High-tech companies face unique product lifecycle management (PLM) issues. Issues include rapid technological innovation, competitive markets, regulatory requirements, and complicated supply chain networks.

  • Incorporating rapidly advancing technologies in hardware and software challenges product companies to keep improving their products. They need to monitor vendors’ improvements, prioritize them, then redesign to incorporate them. A PLM system helps through data sharing and extended team collaboration.

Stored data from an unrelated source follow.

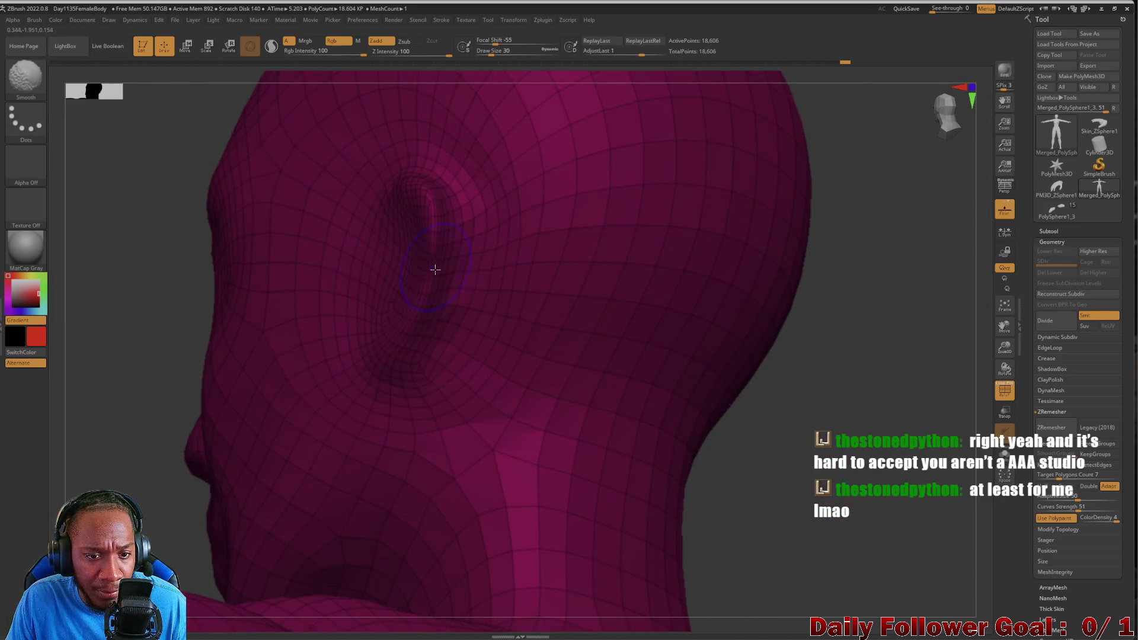
pyautogui.moveTo(202, 409)
pyautogui.mouseDown()
pyautogui.moveTo(131, 426)
pyautogui.moveTo(164, 442)
pyautogui.mouseUp()
pyautogui.moveTo(318, 460)
pyautogui.mouseDown()
pyautogui.moveTo(302, 201)
pyautogui.moveTo(275, 363)
pyautogui.moveTo(187, 363)
pyautogui.moveTo(168, 229)
pyautogui.moveTo(233, 465)
pyautogui.moveTo(247, 460)
pyautogui.moveTo(198, 236)
pyautogui.moveTo(229, 483)
pyautogui.moveTo(160, 191)
pyautogui.moveTo(264, 373)
pyautogui.moveTo(278, 235)
pyautogui.mouseUp()
pyautogui.moveTo(309, 366)
pyautogui.mouseDown()
pyautogui.moveTo(279, 376)
pyautogui.moveTo(295, 386)
pyautogui.moveTo(251, 378)
pyautogui.moveTo(259, 536)
pyautogui.moveTo(236, 470)
pyautogui.moveTo(331, 437)
pyautogui.moveTo(313, 461)
pyautogui.mouseUp()
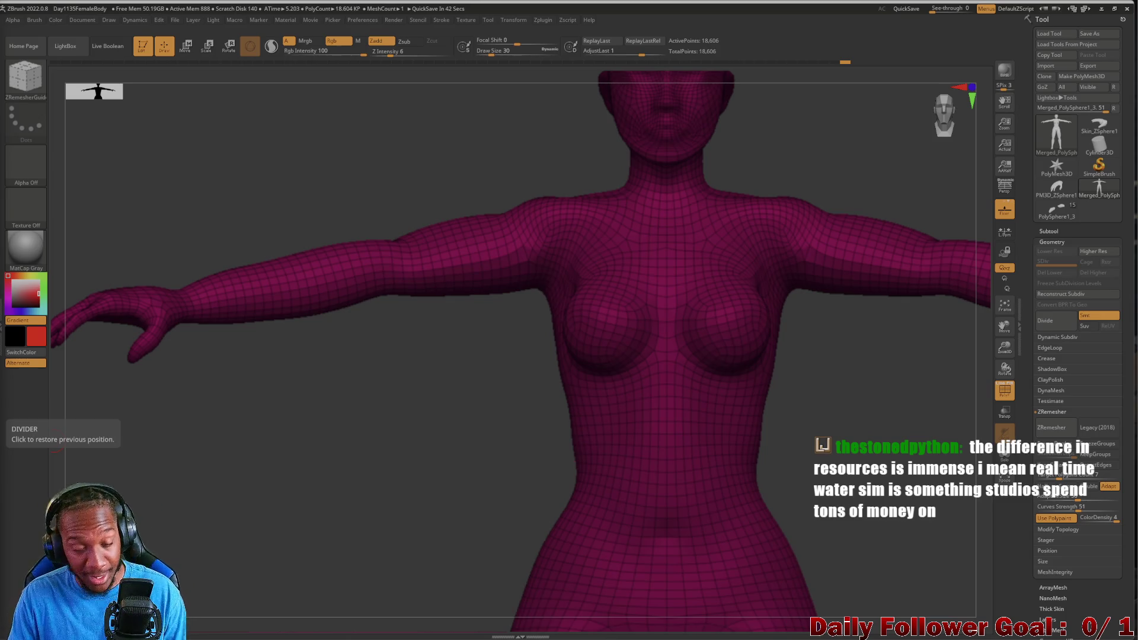
# Select the Move brush from the Brush palette.
pyautogui.moveTo(287, 408)
pyautogui.mouseDown()
pyautogui.moveTo(244, 467)
pyautogui.moveTo(296, 451)
pyautogui.moveTo(272, 475)
pyautogui.mouseUp()
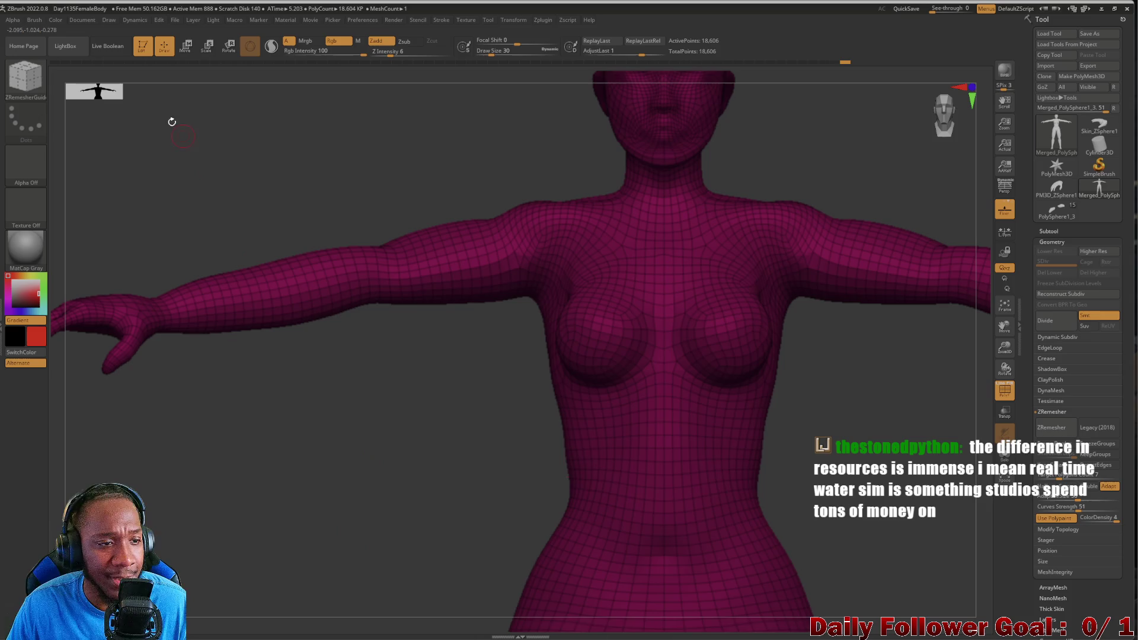
pyautogui.click(25, 76)
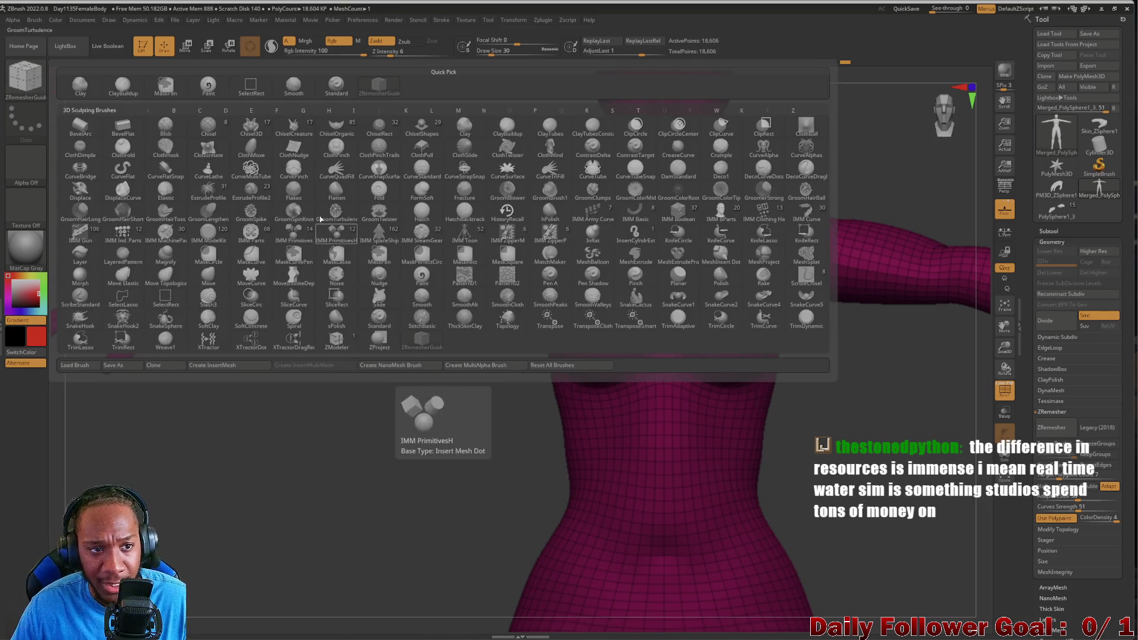
pyautogui.click(321, 228)
pyautogui.click(36, 89)
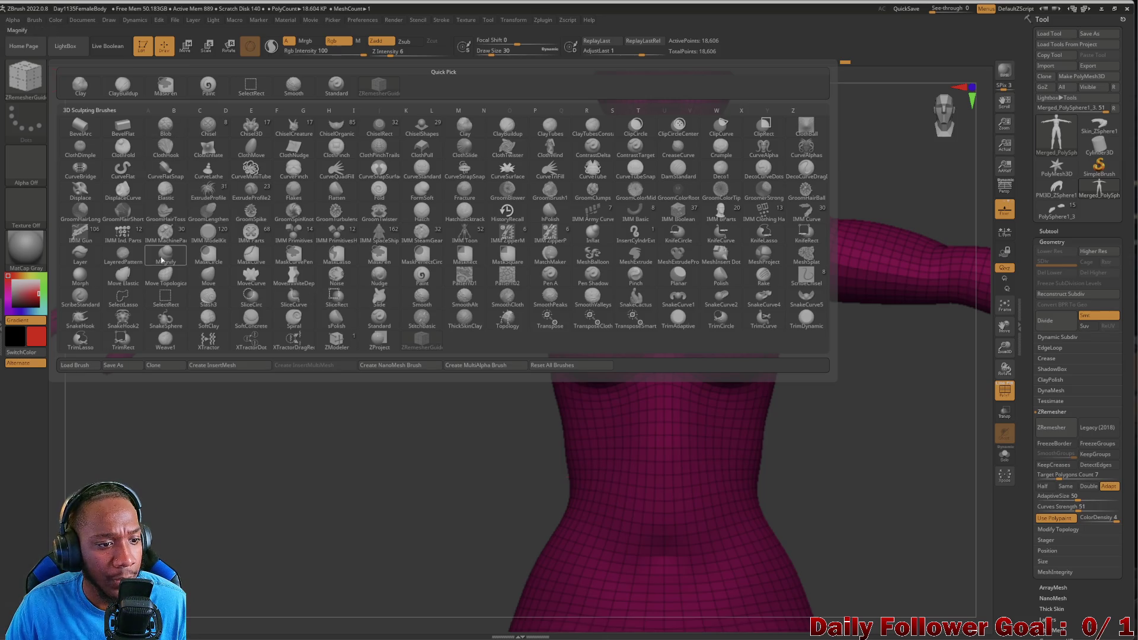
pyautogui.click(201, 277)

  • Intense competition requires ongoing product improvement and differentiation. PLM systems provide a competitive edge by accelerating new product development (NPD) and new product introduction (NPI).
  • Global regulations vary by country and region and are not static. Use PLM to document laws and evidence that your company and products comply with them.
  • Managing complex, global supply chains is difficult. A PLM system is a trusted, connected source of truth for your supply chain partners. This provides accurate communication on product design and enables design collaboration.

A comprehensive PLM system can help high-tech companies develop, compete, and flourish while meeting regulatory standards and managing complex supply chains.